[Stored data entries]

_ _ _ _ _

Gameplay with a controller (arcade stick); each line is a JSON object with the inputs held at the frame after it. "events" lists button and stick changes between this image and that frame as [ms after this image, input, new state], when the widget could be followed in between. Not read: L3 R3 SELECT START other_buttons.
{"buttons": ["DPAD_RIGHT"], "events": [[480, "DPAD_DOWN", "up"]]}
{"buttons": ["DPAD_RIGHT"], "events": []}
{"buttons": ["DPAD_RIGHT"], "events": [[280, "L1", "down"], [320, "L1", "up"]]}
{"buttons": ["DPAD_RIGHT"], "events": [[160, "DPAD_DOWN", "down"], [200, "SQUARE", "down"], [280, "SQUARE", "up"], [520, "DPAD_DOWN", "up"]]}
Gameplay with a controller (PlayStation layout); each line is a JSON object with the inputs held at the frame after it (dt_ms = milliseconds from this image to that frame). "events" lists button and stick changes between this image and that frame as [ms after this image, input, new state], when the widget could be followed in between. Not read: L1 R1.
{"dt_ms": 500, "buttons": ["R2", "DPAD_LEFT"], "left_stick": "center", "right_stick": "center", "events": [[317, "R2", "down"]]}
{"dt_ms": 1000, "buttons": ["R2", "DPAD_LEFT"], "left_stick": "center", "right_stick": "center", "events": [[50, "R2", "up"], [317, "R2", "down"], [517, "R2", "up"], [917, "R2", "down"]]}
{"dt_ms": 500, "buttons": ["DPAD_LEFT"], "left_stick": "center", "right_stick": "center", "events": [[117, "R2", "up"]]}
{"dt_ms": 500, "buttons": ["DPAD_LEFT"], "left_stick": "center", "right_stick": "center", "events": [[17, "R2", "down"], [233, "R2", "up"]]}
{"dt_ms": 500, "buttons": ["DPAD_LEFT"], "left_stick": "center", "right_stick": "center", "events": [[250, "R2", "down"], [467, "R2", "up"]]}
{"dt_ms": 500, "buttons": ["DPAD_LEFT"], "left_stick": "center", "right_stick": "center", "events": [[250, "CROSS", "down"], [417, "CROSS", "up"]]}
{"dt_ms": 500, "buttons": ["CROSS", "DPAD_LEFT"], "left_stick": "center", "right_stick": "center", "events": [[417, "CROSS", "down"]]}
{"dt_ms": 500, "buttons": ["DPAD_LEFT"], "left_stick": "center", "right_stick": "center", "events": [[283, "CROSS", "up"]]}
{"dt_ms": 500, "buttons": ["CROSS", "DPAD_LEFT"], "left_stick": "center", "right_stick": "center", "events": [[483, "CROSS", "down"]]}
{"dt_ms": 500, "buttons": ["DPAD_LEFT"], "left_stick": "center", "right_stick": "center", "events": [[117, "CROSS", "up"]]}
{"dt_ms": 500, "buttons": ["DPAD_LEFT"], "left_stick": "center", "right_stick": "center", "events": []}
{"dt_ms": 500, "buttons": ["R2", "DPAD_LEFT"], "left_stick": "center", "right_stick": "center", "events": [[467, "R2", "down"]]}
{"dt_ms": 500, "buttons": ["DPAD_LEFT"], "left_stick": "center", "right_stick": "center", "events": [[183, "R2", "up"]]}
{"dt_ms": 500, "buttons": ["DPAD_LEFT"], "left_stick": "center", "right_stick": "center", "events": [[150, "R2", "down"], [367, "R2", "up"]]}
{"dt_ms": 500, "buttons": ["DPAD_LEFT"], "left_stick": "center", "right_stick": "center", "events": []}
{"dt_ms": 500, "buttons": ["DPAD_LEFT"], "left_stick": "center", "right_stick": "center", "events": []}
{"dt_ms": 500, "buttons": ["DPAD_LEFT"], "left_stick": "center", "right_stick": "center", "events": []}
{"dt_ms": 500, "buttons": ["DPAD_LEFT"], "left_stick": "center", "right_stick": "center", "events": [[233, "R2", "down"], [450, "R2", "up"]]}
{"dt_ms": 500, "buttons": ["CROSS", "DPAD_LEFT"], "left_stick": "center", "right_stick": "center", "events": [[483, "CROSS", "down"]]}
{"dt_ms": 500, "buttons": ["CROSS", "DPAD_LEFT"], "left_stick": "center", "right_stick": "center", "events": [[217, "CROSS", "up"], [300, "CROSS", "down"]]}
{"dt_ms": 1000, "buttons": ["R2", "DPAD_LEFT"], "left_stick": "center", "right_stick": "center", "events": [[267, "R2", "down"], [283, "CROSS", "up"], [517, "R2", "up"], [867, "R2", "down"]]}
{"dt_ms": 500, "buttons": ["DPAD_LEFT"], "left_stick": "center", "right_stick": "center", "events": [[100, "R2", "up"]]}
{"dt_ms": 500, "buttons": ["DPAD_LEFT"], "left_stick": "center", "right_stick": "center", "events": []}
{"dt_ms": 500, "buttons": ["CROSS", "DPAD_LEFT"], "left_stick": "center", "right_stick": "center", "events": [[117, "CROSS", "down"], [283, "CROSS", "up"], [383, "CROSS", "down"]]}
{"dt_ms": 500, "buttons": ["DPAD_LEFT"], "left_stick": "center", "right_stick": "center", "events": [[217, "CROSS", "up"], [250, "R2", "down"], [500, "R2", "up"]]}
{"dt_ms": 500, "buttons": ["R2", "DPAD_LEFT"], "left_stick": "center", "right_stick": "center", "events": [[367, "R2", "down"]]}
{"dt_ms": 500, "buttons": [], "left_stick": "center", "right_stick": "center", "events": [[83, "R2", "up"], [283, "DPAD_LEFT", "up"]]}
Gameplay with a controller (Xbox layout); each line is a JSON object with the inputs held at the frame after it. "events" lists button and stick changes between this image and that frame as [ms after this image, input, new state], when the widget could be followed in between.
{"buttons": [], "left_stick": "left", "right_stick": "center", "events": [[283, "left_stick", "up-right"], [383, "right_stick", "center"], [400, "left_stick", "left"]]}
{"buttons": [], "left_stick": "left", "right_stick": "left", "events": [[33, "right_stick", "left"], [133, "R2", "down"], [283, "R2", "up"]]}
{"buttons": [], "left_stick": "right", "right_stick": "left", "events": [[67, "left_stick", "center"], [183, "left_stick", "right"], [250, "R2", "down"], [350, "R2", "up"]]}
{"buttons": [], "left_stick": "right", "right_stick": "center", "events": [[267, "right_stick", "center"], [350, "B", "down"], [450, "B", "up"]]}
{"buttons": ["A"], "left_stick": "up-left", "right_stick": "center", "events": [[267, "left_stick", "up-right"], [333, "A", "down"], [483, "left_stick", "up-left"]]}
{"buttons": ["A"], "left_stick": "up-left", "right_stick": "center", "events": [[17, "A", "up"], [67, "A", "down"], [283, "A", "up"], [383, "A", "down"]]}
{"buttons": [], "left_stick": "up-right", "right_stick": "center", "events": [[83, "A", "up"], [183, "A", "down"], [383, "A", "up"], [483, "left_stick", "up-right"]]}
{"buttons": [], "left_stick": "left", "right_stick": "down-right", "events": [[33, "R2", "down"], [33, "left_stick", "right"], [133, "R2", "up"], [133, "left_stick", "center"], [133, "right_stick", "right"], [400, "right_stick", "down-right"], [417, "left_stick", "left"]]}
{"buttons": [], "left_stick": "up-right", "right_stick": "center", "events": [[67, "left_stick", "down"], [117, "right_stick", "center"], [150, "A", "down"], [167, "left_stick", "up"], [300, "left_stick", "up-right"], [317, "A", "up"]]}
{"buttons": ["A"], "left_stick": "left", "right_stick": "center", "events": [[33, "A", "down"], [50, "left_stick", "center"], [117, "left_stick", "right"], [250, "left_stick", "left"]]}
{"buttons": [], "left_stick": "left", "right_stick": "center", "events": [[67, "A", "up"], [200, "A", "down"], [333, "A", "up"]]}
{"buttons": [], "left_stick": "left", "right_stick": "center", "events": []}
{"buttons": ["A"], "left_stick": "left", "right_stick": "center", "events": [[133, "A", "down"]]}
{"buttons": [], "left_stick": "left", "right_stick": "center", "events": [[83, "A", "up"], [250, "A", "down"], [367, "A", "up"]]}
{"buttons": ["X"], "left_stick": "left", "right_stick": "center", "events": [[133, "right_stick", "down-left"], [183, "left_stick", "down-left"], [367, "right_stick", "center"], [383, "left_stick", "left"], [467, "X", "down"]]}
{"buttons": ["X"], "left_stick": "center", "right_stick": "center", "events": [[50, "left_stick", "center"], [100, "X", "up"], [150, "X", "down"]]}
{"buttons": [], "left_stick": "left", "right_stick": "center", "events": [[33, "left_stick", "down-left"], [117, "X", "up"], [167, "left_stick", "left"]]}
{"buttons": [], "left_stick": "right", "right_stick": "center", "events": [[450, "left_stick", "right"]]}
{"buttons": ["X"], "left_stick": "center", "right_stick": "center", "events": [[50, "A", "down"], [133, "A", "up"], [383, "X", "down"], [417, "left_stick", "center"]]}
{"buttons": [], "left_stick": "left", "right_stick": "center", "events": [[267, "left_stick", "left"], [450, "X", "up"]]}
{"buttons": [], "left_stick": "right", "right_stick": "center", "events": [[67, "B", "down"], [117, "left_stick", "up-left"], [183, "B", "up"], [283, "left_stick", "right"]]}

_ _ _ _ _

# Task goal
Would you copy every line of the entries in which "layout" appears?

# Expected output
Gameplay with a controller (PlayStation layout); each line is a JSON object with the inputs held at the frame after it (dt_ms = milliseconds from this image to that frame). "events" lists button and stick changes between this image and that frame as [ms after this image, input, new state], when the widget could be followed in between. Not read: L1 R1.
Gameplay with a controller (Xbox layout); each line is a JSON object with the inputs held at the frame after it. "events" lists button and stick changes between this image and that frame as [ms after this image, input, new state], when the widget could be followed in between.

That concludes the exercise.